*Reading passage*:
-*-*-
What's the value of ascending and descending being baked into the sorting API though?
I think it's fine to have, say, Num.compareAscending and Num.compareDescending functions, which are implemented in terms of LeftFirst and friends. But the "sorting primitives" don't need to encode that information in my mind. First off, the code can't probe a given sorting of it's ascending or descending based on this information anyway, so it's only there to aid the developer. But as I wrote previously, I think they hurt more than they help in this regard.
what about [Keep, Swap]?
so like if I call it with foo and bar as the argument, Keep means keep them in that order, and Swap means swap the order
I guess that misses the semantic distinction of "they are equal, so do whatever you want" versus "they must be swapped"
so maybe like [Keep, Swap, Same] or something?
-*-*-
*Given material*:

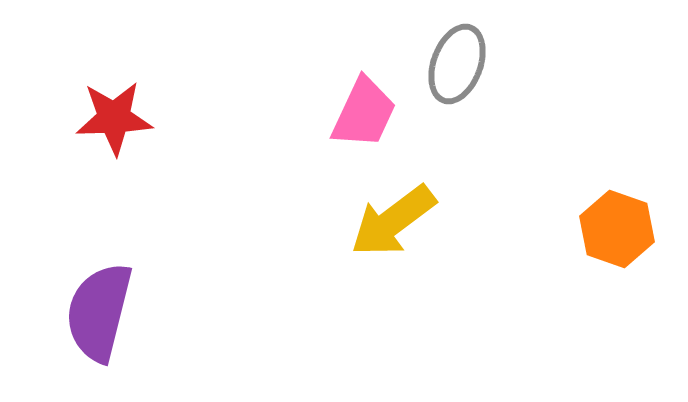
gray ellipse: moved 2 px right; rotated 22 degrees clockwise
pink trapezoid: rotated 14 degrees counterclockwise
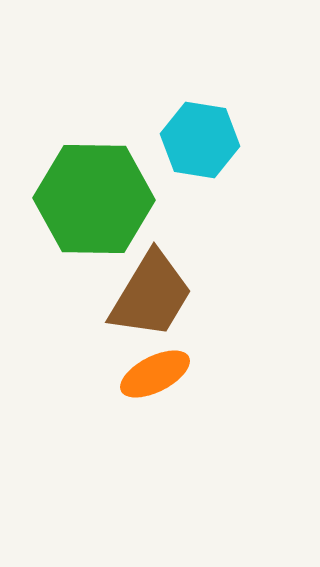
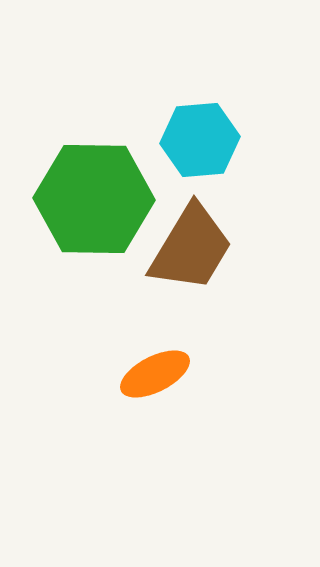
cyan hexagon: rotated 14 degrees counterclockwise
brown trapezoid: moved 40 px right, 47 px up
-*-*-
*Exercise set*:
(a) Answer these about the sorting API discussion:
(i) Which two functions does the writer say it would be fine to have?
(ii) In the proposed [Keep, Swap] design, what does Swap mean when called with foo and bar?
(iii) What third value is suggested for adding to Keep and Swap?
(b) Write the next few lines of the sorting API discussion, continuing from its last message.

*Response list*:
(a)
(i) Num.compareAscending and Num.compareDescending
(ii) Swap the order of foo and bar.
(iii) Same

(b)
or like:
areSorted : a, a -> [Yes, No, Same]
where a implements Sort
Anton said:
do you have any ideas for alternatives?
Not really, but I thought it'd be a downside to moving away from LessThan / GreaterThan if we couldn't come up with alternatives for ascending and descending, as we'd remove ambiguity in one place at the cost of adding it somewhere else.
I kind of like Kasper's idea though, of building it into the function name.
Applying that to Richard's proposal:
areSortedAsc : a, a -> [Yes, No, Same]
or a variation:
pickSmallest : a, a -> [Left, Right, Same]
maybe "are equal" is clearer than "same"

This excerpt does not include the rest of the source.